TrilogyT (Transform)

Trilogy and ETL - A Modern Match

TrilogyT adds in additional features to Trilogy to enable it to serve as an ETL tool in a modern data stack.

Tips

Transform is under active development and is less mature/suitable for use than the other trilogy packages.

Installation

TrilogyT is available as a python package.

pip install pytrilogyt

Features

Given a set of output queries, TrilogyT can materialize intermediate aggregations/joins for reuse. The long-term goal here is to enable consumption definitions to happen directly without thinking about performance, and then dynamically materialize the intermediate ETL graph.
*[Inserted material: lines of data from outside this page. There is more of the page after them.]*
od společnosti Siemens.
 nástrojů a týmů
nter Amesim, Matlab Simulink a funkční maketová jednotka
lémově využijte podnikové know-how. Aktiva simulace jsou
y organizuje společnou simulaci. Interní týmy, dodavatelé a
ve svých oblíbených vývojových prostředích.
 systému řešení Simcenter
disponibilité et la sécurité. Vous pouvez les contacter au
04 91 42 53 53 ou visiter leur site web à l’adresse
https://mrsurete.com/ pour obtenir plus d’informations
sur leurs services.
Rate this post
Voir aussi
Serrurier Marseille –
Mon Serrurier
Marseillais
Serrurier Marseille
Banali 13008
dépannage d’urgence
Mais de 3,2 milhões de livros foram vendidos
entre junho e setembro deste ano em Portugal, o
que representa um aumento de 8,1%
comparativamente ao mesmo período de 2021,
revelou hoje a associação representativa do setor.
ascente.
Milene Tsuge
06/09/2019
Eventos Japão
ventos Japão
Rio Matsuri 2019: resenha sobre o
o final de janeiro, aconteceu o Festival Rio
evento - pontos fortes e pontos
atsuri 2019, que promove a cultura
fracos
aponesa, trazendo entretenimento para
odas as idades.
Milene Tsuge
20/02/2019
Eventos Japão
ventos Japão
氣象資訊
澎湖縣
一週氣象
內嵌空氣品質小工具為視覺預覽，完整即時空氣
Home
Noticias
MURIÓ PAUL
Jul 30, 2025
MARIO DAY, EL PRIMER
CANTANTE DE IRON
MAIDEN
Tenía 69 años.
This will produce dynamic aggregates - such as those used by AtScale or PDTs in Looker - but with significantly higher accuracy and less effort due to the additional metadata the language provides.

Orchestration CodeGen

Dagster

Docs coming soon!

DBT

If we take the dimensional model query defined in the last demo, written in Trilogy, we can use TrilogyT to generate the required DBT model.

Input Trilogy

property passenger.id.split_cabin <- unnest(split(passenger.cabin, ' '));
persist cabin_info into dim_cabins from 
select 
    passenger.id, 
    passenger.split_cabin;

Output SQL

-- Generated from Trilogy source: None
--Do not edit manually
{{ config(materialized='table') }}

WITH 
faithful as (
SELECT
    current_datetime() as `_Trilogyt__created_at`

),
rail as (
SELECT
    local_raw_data.`passengerid` as `passenger_id`,
    local_raw_data.`cabin` as `passenger_cabin`
FROM
    raw_titanic as local_raw_data
),
stork as (
SELECT
    split(rail.`passenger_cabin`, ' ') as `_anon_function_input_3690552380929428`,
    rail.`passenger_id` as `passenger_id`
FROM
    rail as rail
),
chimpanzee as (
SELECT
    stork.`passenger_id` as `passenger_id`,
    `passenger_split_cabin`
FROM
    stork as stork

FULL JOIN unnest(stork.`_anon_function_input_3690552380929428`) as unnest_wrapper(`passenger_split_cabin`)

),
mandrill as (
SELECT
    chimpanzee.`passenger_id` as `passenger_id`,
    chimpanzee.`passenger_split_cabin` as `passenger_split_cabin`,
    faithful.`_Trilogyt__created_at` as `_Trilogyt__created_at`
FROM
    rail as rail

LEFT OUTER JOIN chimpanzee on rail.`passenger_id` = chimpanzee.`passenger_id`

FULL JOIN faithful on 1=1

)
SELECT
    mandrill.`passenger_id`,
    mandrill.`passenger_split_cabin`,
    mandrill.`_Trilogyt__created_at`
FROM
    mandrill

Refactor with Ease

DBT workflows derived from Trilogy should be treated as another compilation target for Trilogy; they can be rebuilt on-demand as your semantic model changes to ensure that your entire graph is always using the most up to date sources.